Comment by xpe

6 months ago

There’s so much confusion here. Nothing in the press release should be construed to imply that a model has sentience, can feel pain, or has moral value.

When AI researchers say e.g. “the model is lying” or “the model is distressed” it is just shorthand for what the words signify in a broader sense. This is common usage in AI safety research.

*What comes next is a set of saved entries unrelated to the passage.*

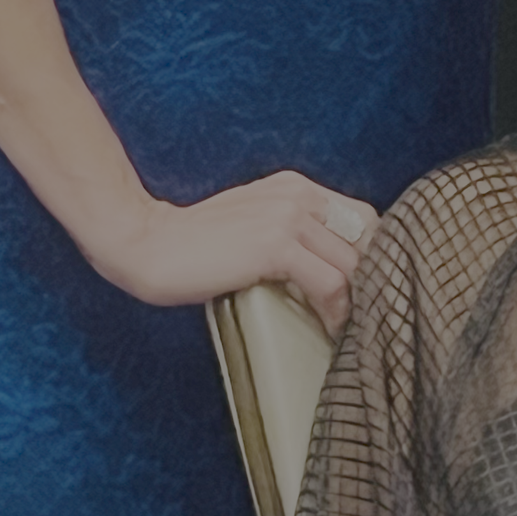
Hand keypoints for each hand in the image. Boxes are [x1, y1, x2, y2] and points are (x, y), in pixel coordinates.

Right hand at [80, 172, 377, 332]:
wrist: (146, 244)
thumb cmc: (192, 244)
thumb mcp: (252, 222)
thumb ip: (289, 231)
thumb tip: (326, 266)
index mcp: (296, 187)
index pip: (361, 216)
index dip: (369, 254)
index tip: (366, 288)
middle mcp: (298, 195)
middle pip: (366, 237)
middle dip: (370, 277)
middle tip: (364, 312)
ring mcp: (288, 218)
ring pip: (353, 262)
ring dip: (357, 299)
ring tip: (349, 326)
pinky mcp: (275, 245)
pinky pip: (329, 281)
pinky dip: (336, 309)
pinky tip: (330, 328)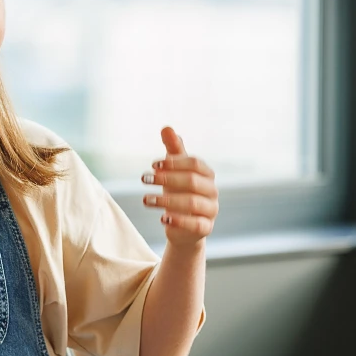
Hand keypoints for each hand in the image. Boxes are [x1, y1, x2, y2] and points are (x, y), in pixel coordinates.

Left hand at [142, 127, 216, 244]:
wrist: (184, 226)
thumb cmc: (180, 193)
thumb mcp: (175, 171)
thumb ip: (173, 150)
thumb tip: (166, 127)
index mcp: (206, 173)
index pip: (194, 163)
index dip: (173, 163)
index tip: (152, 166)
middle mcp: (212, 190)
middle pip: (192, 181)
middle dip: (166, 179)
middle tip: (144, 179)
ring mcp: (211, 210)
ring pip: (192, 203)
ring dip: (166, 200)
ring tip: (145, 200)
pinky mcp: (206, 227)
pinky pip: (196, 224)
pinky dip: (179, 220)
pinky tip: (162, 217)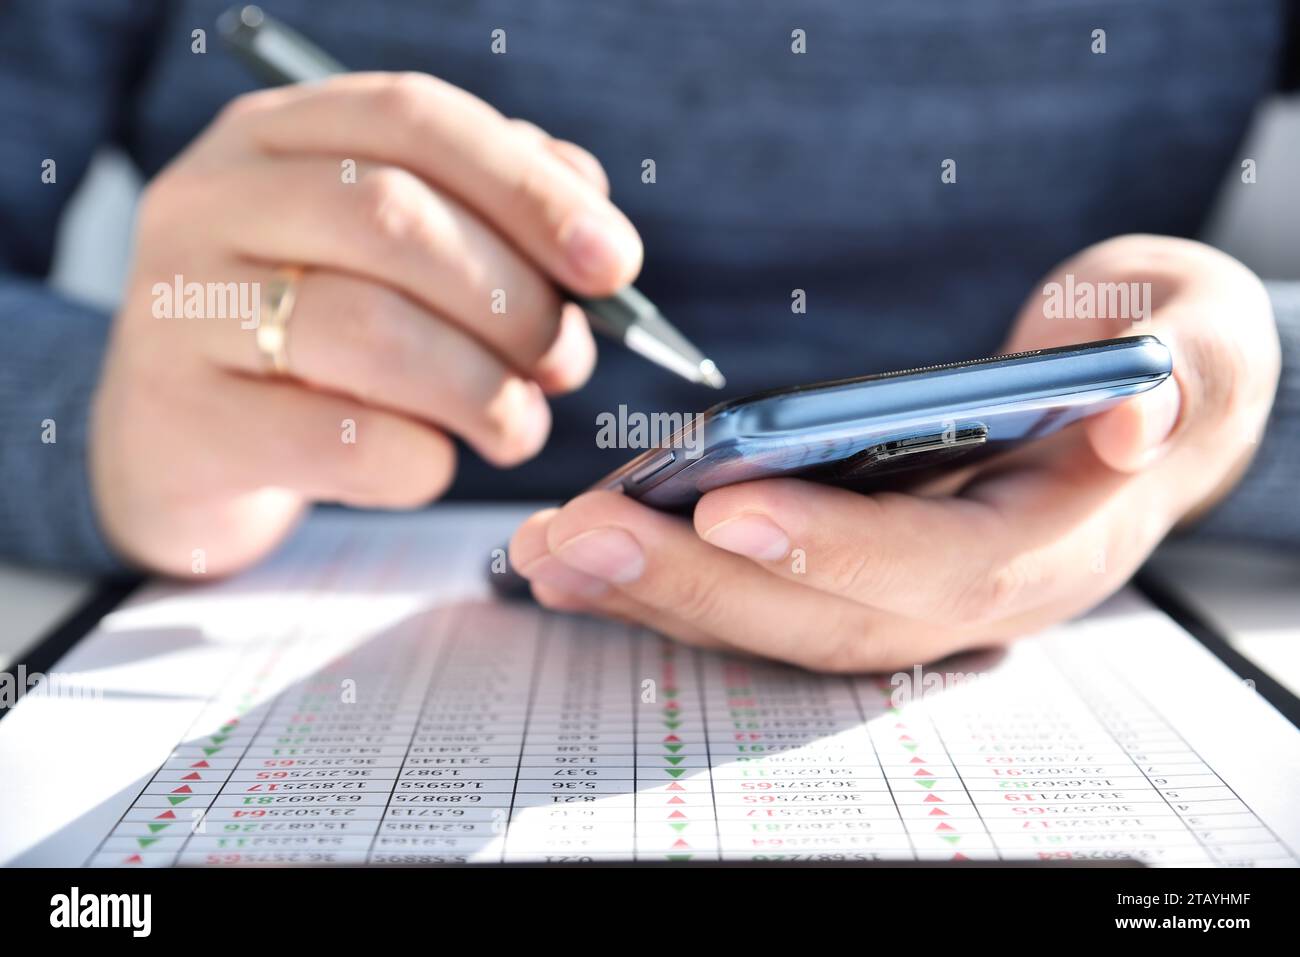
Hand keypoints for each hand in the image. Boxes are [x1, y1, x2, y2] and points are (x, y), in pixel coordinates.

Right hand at [92, 72, 640, 574]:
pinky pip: (340, 442)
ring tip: (519, 427)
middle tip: (567, 364)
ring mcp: (178, 311)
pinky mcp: (185, 423)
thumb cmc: (314, 335)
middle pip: (395, 220)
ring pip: (370, 331)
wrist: (181, 441)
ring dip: (483, 391)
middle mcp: (210, 202)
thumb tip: (589, 214)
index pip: (412, 118)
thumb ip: (484, 211)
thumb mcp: (383, 253)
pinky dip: (421, 462)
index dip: (529, 189)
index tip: (615, 264)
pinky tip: (433, 462)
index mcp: (273, 136)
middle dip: (516, 302)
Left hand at [509, 235, 1279, 670]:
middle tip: (573, 537)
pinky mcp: (844, 584)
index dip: (836, 546)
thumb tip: (1135, 414)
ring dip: (650, 594)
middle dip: (694, 583)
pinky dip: (660, 583)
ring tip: (543, 550)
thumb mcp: (1185, 337)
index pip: (935, 567)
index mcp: (1047, 544)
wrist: (1125, 411)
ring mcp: (896, 599)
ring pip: (767, 623)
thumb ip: (1175, 365)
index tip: (728, 504)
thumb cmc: (1145, 363)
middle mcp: (962, 597)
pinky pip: (747, 600)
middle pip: (821, 616)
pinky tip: (575, 557)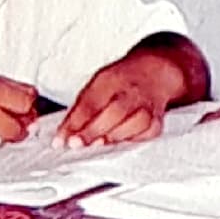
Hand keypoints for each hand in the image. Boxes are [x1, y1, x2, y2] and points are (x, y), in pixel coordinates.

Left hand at [61, 51, 189, 146]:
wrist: (153, 74)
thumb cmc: (119, 83)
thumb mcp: (96, 85)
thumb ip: (81, 109)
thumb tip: (65, 134)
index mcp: (111, 79)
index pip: (92, 101)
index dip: (75, 121)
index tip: (61, 138)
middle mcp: (132, 91)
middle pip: (115, 112)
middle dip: (93, 130)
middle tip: (76, 144)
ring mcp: (147, 105)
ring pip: (135, 123)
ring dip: (113, 137)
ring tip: (97, 144)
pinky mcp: (157, 120)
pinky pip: (147, 133)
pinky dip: (131, 140)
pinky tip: (119, 141)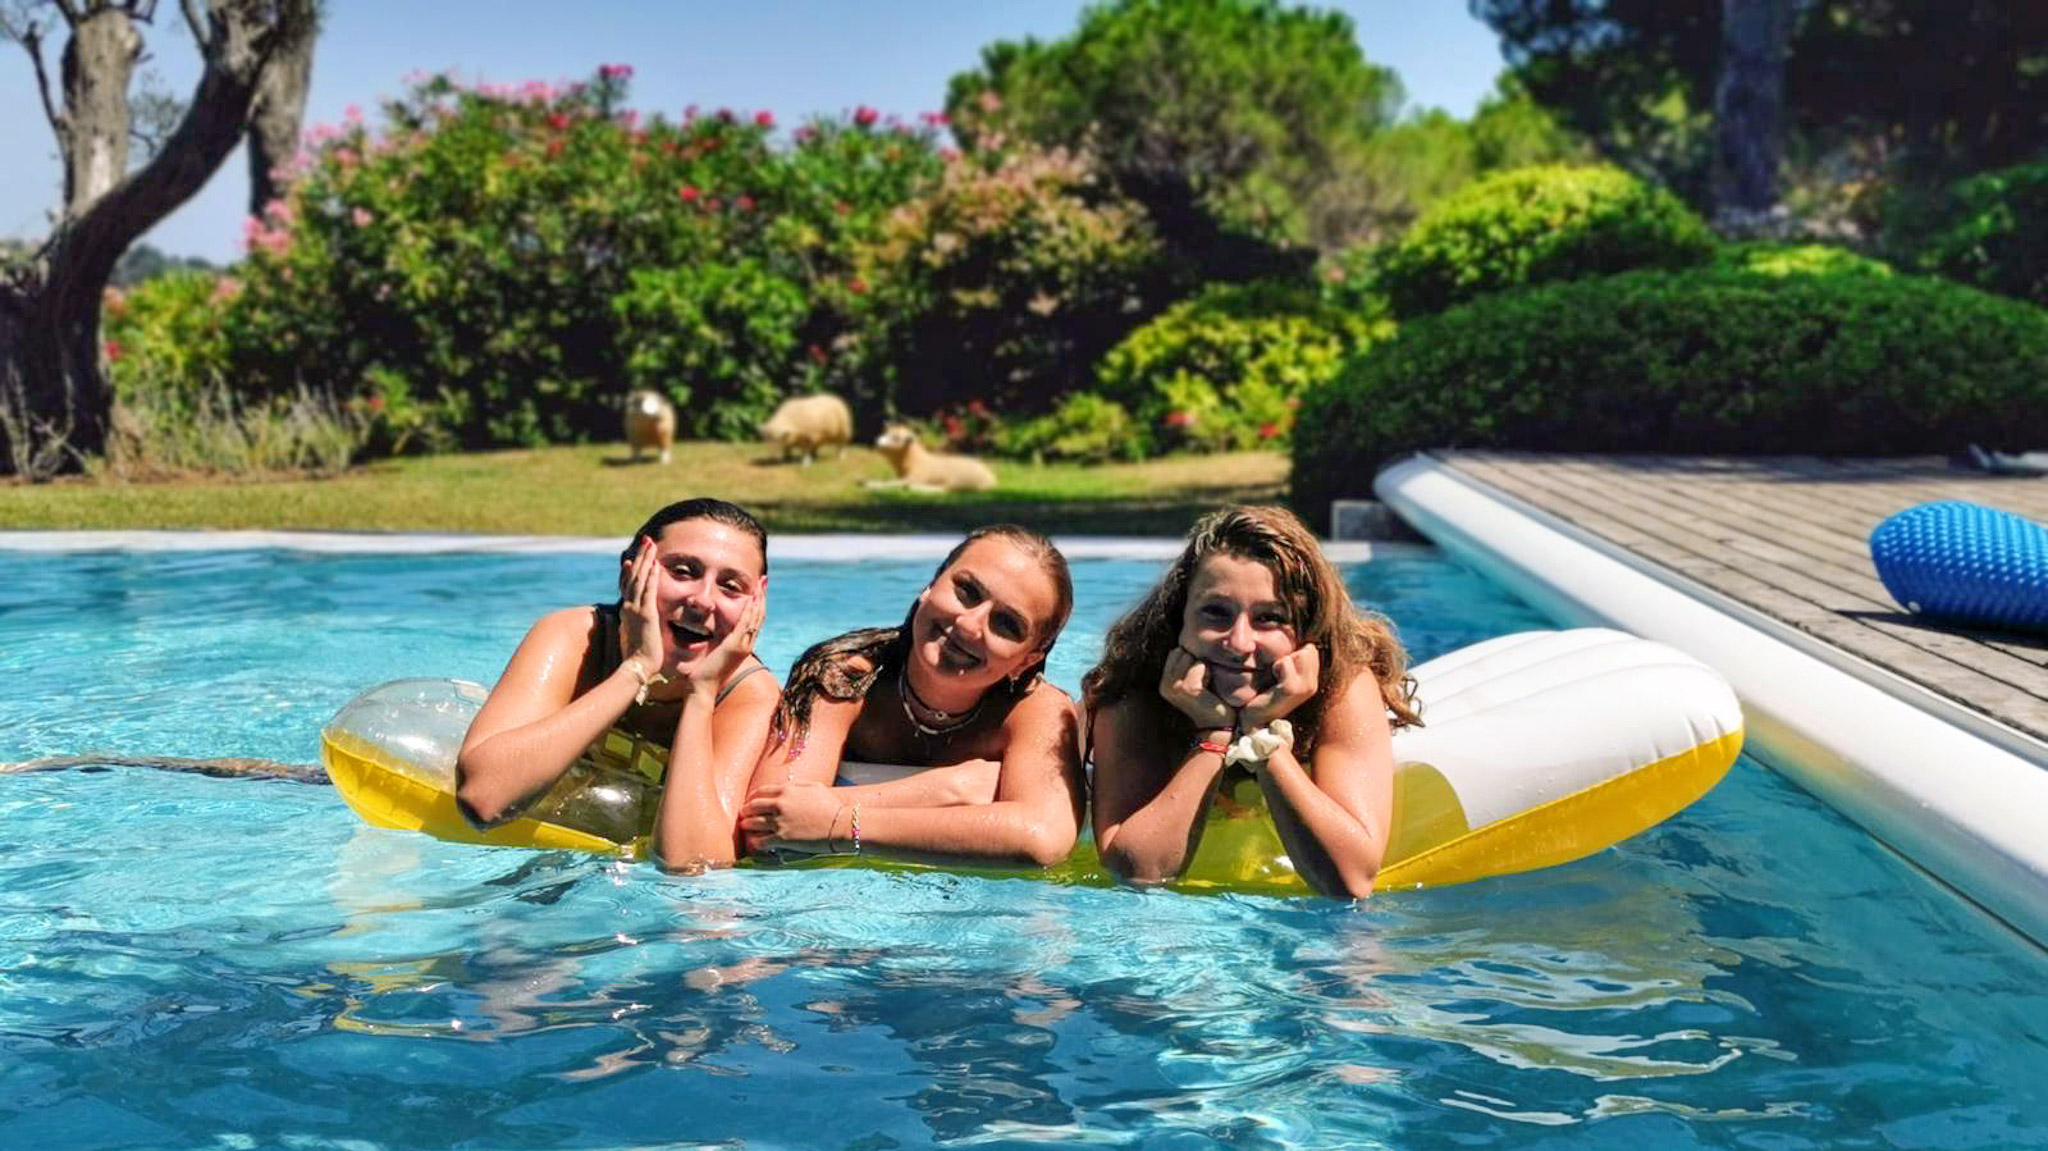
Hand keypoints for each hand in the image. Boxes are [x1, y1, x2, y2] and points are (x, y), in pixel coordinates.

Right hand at [618, 537, 666, 672]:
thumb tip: (637, 625)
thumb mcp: (635, 638)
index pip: (627, 586)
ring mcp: (635, 609)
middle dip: (640, 557)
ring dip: (645, 559)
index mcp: (627, 612)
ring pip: (639, 578)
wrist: (637, 667)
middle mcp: (628, 607)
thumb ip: (636, 628)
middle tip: (646, 541)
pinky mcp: (645, 614)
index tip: (631, 559)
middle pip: (633, 576)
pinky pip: (648, 590)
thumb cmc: (637, 658)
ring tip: (650, 544)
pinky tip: (655, 563)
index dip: (630, 571)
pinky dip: (651, 575)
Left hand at [686, 590, 763, 693]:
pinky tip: (751, 598)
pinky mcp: (734, 646)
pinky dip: (750, 610)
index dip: (758, 604)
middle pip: (760, 616)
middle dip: (762, 596)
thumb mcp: (715, 654)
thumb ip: (720, 643)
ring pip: (756, 618)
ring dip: (759, 599)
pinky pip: (745, 624)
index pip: (755, 621)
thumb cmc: (705, 674)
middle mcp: (747, 645)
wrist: (703, 689)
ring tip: (761, 584)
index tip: (759, 590)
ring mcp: (742, 646)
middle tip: (764, 580)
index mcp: (743, 646)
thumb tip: (715, 634)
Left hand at [738, 781, 843, 853]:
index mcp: (786, 790)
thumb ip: (796, 784)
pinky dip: (755, 843)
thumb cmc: (831, 805)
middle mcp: (779, 804)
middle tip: (744, 816)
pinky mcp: (782, 838)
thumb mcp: (814, 786)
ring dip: (747, 826)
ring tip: (746, 829)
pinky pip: (760, 841)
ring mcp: (779, 822)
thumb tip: (785, 786)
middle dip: (746, 812)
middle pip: (752, 807)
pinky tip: (755, 843)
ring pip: (752, 824)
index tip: (750, 803)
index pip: (759, 792)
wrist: (841, 824)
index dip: (751, 798)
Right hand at [1159, 646, 1234, 730]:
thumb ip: (1185, 665)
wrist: (1217, 724)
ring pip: (1189, 656)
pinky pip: (1199, 665)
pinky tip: (1209, 687)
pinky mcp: (1188, 689)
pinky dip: (1208, 673)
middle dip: (1195, 660)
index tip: (1199, 676)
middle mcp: (1165, 684)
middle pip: (1181, 651)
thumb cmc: (1209, 698)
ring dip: (1202, 666)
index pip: (1175, 652)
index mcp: (1164, 682)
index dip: (1191, 658)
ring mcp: (1174, 687)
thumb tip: (1186, 645)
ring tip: (1206, 683)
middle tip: (1203, 680)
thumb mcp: (1192, 680)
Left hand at [1240, 644, 1318, 728]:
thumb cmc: (1262, 692)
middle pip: (1309, 651)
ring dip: (1282, 662)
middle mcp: (1312, 685)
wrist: (1252, 718)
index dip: (1294, 652)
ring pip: (1300, 655)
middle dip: (1290, 655)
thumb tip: (1306, 644)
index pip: (1312, 650)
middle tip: (1276, 673)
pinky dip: (1278, 667)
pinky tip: (1273, 678)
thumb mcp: (1280, 673)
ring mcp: (1306, 688)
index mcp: (1311, 680)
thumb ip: (1294, 659)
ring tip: (1274, 676)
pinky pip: (1286, 663)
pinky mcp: (1292, 690)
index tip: (1281, 669)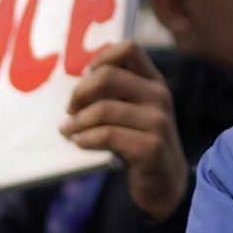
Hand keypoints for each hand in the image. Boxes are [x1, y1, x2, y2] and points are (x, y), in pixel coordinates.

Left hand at [60, 43, 187, 222]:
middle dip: (80, 92)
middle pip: (108, 76)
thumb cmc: (139, 142)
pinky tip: (78, 142)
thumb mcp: (134, 111)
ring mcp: (158, 122)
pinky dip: (85, 138)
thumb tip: (78, 84)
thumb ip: (116, 93)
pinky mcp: (151, 147)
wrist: (164, 184)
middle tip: (70, 109)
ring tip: (68, 130)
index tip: (87, 77)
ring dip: (77, 122)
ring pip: (103, 109)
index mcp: (154, 82)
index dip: (102, 58)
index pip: (129, 48)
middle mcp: (160, 96)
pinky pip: (107, 136)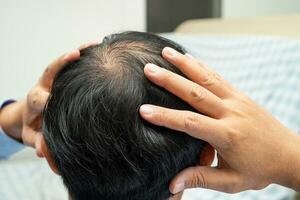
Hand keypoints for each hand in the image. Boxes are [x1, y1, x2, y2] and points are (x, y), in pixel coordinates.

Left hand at [0, 41, 97, 156]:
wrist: (31, 114)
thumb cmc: (35, 126)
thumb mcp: (33, 137)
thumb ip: (39, 143)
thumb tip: (45, 153)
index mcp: (35, 101)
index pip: (39, 98)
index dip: (46, 99)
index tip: (53, 99)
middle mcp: (44, 85)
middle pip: (50, 71)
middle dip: (62, 62)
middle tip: (75, 54)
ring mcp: (53, 78)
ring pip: (62, 62)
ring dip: (77, 52)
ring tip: (92, 44)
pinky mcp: (61, 74)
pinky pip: (71, 61)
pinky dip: (82, 51)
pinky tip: (96, 45)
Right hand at [139, 47, 299, 192]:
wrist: (290, 155)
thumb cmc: (261, 169)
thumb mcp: (231, 181)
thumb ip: (200, 179)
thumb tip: (172, 185)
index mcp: (227, 135)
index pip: (189, 123)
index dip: (165, 116)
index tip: (144, 110)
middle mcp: (231, 113)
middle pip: (195, 93)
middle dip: (169, 80)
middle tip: (148, 69)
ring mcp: (237, 100)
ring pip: (206, 78)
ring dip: (185, 64)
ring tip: (166, 52)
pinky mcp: (241, 95)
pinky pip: (218, 77)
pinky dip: (202, 66)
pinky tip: (190, 58)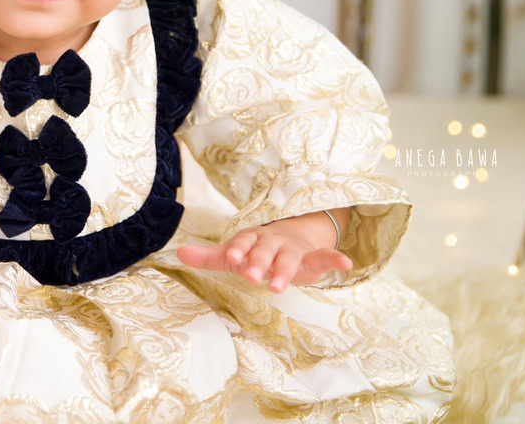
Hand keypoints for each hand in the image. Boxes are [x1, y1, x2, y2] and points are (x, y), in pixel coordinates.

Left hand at [176, 211, 352, 292]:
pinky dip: (334, 259)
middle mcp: (272, 242)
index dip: (238, 249)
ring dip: (284, 270)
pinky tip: (345, 263)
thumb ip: (208, 256)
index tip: (231, 258)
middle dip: (258, 262)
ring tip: (278, 287)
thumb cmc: (257, 249)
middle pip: (264, 250)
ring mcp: (293, 249)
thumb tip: (179, 254)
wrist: (292, 236)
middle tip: (251, 277)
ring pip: (289, 258)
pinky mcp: (312, 259)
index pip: (243, 241)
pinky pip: (325, 257)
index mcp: (252, 239)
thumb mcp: (234, 253)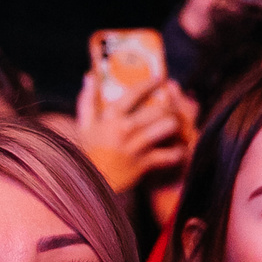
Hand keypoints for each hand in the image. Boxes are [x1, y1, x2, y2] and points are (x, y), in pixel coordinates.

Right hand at [60, 72, 191, 194]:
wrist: (89, 184)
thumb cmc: (88, 152)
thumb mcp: (84, 125)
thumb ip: (87, 100)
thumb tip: (90, 77)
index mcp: (111, 117)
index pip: (134, 93)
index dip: (149, 84)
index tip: (160, 79)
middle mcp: (125, 129)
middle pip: (158, 109)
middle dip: (169, 105)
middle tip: (173, 105)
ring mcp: (137, 146)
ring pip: (167, 127)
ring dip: (175, 125)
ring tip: (176, 124)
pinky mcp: (145, 164)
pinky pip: (169, 155)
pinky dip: (177, 152)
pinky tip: (178, 149)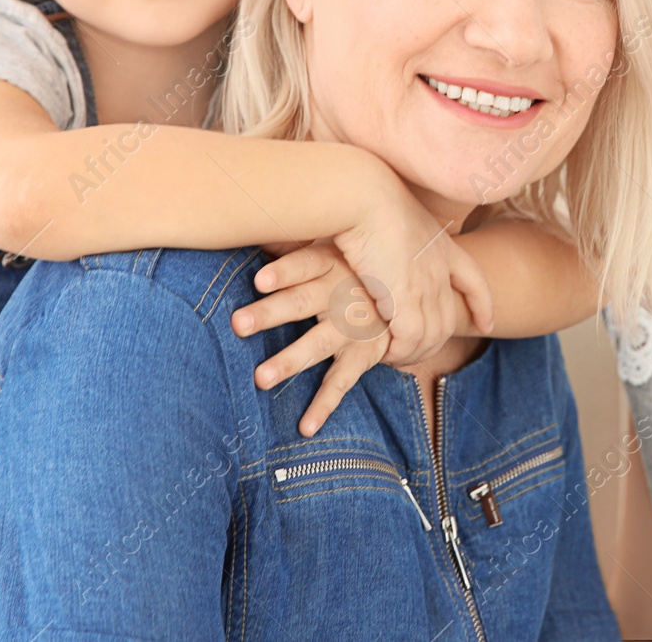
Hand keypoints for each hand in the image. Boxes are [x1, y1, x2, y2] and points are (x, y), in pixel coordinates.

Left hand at [231, 242, 392, 436]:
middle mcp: (343, 293)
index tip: (258, 279)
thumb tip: (247, 224)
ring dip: (290, 361)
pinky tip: (305, 427)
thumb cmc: (354, 263)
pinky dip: (324, 405)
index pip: (305, 262)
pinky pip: (342, 381)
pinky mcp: (365, 354)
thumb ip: (293, 242)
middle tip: (238, 324)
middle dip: (271, 313)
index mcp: (333, 262)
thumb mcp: (334, 244)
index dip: (284, 270)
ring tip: (260, 378)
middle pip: (303, 302)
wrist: (413, 290)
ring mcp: (355, 327)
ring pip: (319, 344)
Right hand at [327, 164, 493, 363]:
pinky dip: (399, 351)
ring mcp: (426, 284)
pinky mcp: (405, 298)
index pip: (474, 280)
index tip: (487, 324)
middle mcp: (439, 268)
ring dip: (413, 352)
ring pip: (432, 335)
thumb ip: (394, 239)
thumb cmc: (363, 199)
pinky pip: (410, 339)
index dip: (482, 305)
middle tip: (412, 354)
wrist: (361, 195)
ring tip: (393, 358)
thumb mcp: (390, 218)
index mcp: (442, 245)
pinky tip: (384, 353)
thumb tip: (381, 250)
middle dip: (435, 343)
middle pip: (449, 318)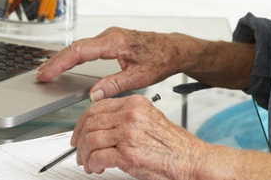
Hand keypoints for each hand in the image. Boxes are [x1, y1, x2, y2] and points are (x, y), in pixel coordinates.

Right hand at [36, 27, 189, 101]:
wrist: (173, 49)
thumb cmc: (160, 59)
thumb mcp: (139, 77)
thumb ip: (115, 85)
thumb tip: (94, 95)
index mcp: (114, 42)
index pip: (79, 51)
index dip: (59, 63)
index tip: (46, 73)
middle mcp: (109, 36)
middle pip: (75, 47)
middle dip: (56, 61)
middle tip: (40, 75)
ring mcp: (109, 36)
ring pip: (79, 46)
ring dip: (63, 58)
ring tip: (48, 71)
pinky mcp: (111, 40)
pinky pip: (87, 47)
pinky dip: (74, 55)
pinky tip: (67, 63)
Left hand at [72, 94, 204, 178]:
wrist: (191, 160)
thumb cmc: (174, 145)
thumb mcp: (149, 120)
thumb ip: (126, 118)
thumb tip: (102, 127)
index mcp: (135, 104)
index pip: (96, 107)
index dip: (82, 122)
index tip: (79, 133)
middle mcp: (131, 115)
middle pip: (90, 123)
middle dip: (80, 140)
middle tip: (79, 151)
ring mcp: (128, 133)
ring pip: (90, 140)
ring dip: (85, 155)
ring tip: (89, 163)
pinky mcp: (127, 154)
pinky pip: (97, 157)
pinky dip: (92, 164)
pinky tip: (97, 168)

Yes, this usage might be taken the wrong way. But still these kinds of things need to be communicated. So it is a tough tradeoff between brevity and precision.

4 comments

xpe

orbital-decay 6 months ago

No, the article is pretty unambiguous, they care about Claude in it, and only mention users tangentially. By model welfare they literally mean model welfare. It's not new. Read another article they link: https://www.anthropic.com/research/exploring-model-welfare

xpe 6 months ago

?! Your interpretation is inconsistent with the article you linked!
> Should we be concerned about model welfare, too? … This is an open question, and one that’s both philosophically and scientifically difficult.
> For now, we remain deeply uncertain about many of the questions that are relevant to model welfare.
They are saying they are researching the topic; they explicitly say they don’t know the answer yet.
They care about finding the answer. If the answer is e.g. “Claude can feel pain and/or is sentient” then we’re in a different ball game.

andrewflnr 6 months ago

They make a big show of being "unsure" about the model having a moral status, and then describe a bunch of actions they took that only make sense if the model has moral status. Actions speak louder than words. This very predictably, by obvious means, creates the impression of believing the model probably has moral status. If Anthropic really wants to tell us they don't believe their model can feel pain, etc, they're either delusional or dishonest.

xpe 6 months ago

> They make a big show of being "unsure" about the model having a moral status, and then describe a bunch of actions they took that only make sense if the model has moral status.
I think this is uncharitable; i.e. overlooking other plausible interpretations.
>> We remain highly uncertain about the potential moral status of Claude and other LLMs, now or in the future. However, we take the issue seriously, and alongside our research program we’re working to identify and implement low-cost interventions to mitigate risks to model welfare, in case such welfare is possible.
I don’t see contradiction or duplicity in the article. Deciding to allow a model to end a conversation is “low cost” and consistent with caring about both (1) the model’s preferences (in case this matters now or in the future) and (2) the impacts of the model on humans.
Also, there may be an element of Pascal‘s Wager in saying “we take the issue seriously”.